▶ Task to carry out:
Only the lines from the one with "azo a los nuevos" through the last line of the records below belong in your answer, reproduced exactly and with the pictures left out.

● ● ● ● ●

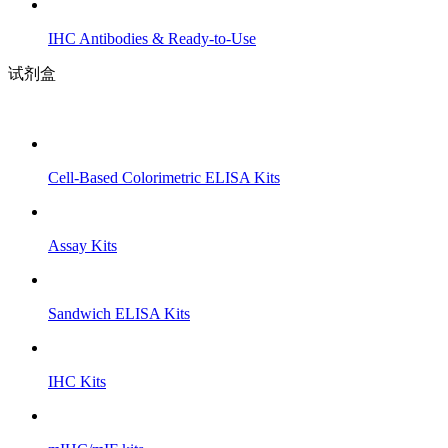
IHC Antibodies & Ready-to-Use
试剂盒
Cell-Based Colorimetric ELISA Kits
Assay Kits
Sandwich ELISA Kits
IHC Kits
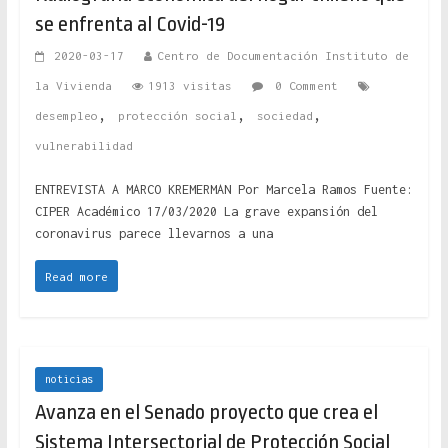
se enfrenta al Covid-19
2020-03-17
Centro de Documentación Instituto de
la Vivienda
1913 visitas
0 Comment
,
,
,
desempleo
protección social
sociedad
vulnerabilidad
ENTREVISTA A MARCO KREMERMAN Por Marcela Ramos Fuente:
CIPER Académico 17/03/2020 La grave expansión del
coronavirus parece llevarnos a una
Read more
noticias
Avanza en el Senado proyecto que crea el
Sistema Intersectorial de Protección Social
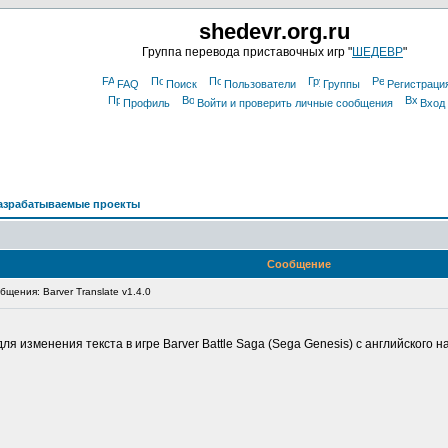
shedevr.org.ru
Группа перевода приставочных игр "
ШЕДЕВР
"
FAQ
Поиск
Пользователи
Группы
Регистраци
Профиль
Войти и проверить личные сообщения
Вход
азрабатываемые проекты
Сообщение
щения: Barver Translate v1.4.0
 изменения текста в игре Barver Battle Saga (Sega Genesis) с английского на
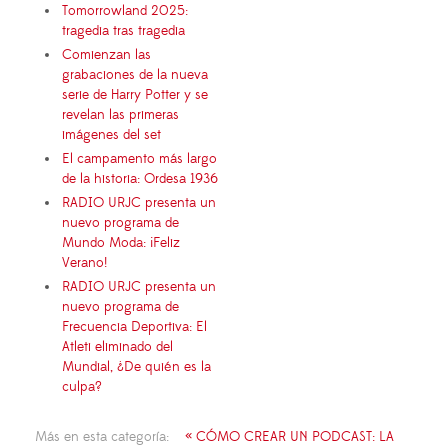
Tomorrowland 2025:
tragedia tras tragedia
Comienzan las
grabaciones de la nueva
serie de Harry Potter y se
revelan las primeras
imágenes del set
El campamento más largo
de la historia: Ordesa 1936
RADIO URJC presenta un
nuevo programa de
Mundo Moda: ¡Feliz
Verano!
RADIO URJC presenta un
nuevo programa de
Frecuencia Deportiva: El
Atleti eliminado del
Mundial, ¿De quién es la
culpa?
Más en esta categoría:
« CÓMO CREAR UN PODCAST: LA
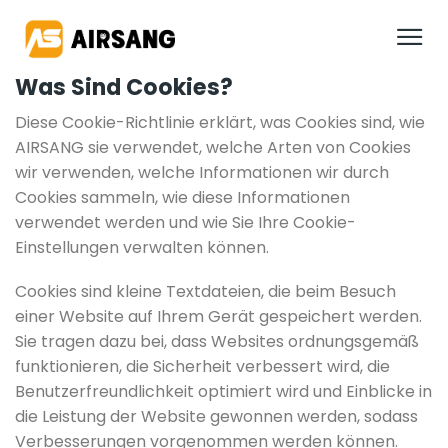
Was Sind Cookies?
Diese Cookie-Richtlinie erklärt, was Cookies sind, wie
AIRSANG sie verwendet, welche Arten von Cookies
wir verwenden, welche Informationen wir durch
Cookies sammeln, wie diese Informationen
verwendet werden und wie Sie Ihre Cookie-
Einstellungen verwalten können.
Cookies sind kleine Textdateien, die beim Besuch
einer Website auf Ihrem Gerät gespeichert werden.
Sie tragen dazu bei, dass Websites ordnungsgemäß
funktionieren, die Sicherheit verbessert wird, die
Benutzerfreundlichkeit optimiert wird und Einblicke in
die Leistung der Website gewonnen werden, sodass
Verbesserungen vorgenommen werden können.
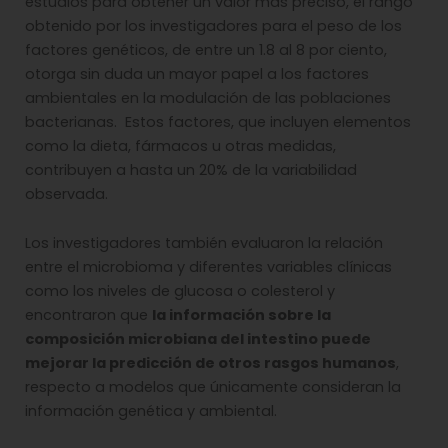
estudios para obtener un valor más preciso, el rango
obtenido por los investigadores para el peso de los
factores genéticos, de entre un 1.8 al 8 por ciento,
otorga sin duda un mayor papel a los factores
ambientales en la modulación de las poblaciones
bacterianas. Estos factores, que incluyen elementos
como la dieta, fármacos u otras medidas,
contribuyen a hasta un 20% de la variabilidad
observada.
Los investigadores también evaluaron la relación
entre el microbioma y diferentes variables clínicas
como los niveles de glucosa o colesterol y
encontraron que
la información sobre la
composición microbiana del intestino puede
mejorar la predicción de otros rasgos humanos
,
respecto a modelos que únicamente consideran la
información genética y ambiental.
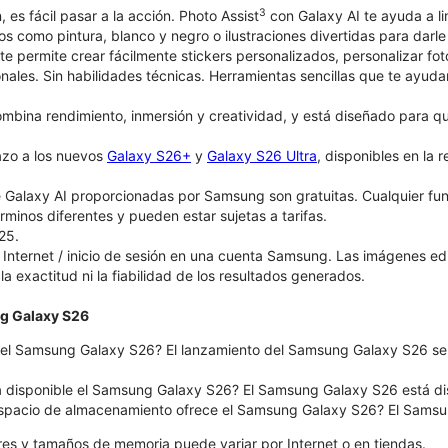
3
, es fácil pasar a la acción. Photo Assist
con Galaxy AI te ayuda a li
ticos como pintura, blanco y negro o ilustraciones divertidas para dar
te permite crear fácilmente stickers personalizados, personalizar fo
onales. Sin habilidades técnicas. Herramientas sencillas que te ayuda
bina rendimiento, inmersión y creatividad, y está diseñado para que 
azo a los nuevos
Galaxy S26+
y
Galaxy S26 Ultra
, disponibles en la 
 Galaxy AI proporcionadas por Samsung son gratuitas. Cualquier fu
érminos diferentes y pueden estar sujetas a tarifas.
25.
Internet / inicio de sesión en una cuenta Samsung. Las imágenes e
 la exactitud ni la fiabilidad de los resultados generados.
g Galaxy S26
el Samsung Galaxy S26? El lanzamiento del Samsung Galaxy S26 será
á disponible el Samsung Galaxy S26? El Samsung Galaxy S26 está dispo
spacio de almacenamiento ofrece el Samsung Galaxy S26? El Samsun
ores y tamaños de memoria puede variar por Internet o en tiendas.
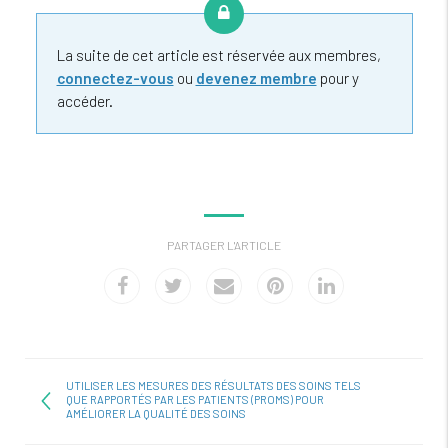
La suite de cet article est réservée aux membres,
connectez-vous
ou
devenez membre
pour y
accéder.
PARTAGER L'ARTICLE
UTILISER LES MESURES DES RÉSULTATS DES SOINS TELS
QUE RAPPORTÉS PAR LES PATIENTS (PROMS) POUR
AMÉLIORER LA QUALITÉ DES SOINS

● ● ● ● ●

▶ Output for this exercise:
azo a los nuevos
Galaxy S26+
y
Galaxy S26 Ultra
, disponibles en la 
 Galaxy AI proporcionadas por Samsung son gratuitas. Cualquier fu
érminos diferentes y pueden estar sujetas a tarifas.
25.
Internet / inicio de sesión en una cuenta Samsung. Las imágenes e
 la exactitud ni la fiabilidad de los resultados generados.
g Galaxy S26
el Samsung Galaxy S26? El lanzamiento del Samsung Galaxy S26 será
á disponible el Samsung Galaxy S26? El Samsung Galaxy S26 está dispo
spacio de almacenamiento ofrece el Samsung Galaxy S26? El Samsun
ores y tamaños de memoria puede variar por Internet o en tiendas.
La suite de cet article est réservée aux membres,
connectez-vous
ou
devenez membre
pour y
accéder.
PARTAGER L'ARTICLE
UTILISER LES MESURES DES RÉSULTATS DES SOINS TELS
QUE RAPPORTÉS PAR LES PATIENTS (PROMS) POUR
AMÉLIORER LA QUALITÉ DES SOINS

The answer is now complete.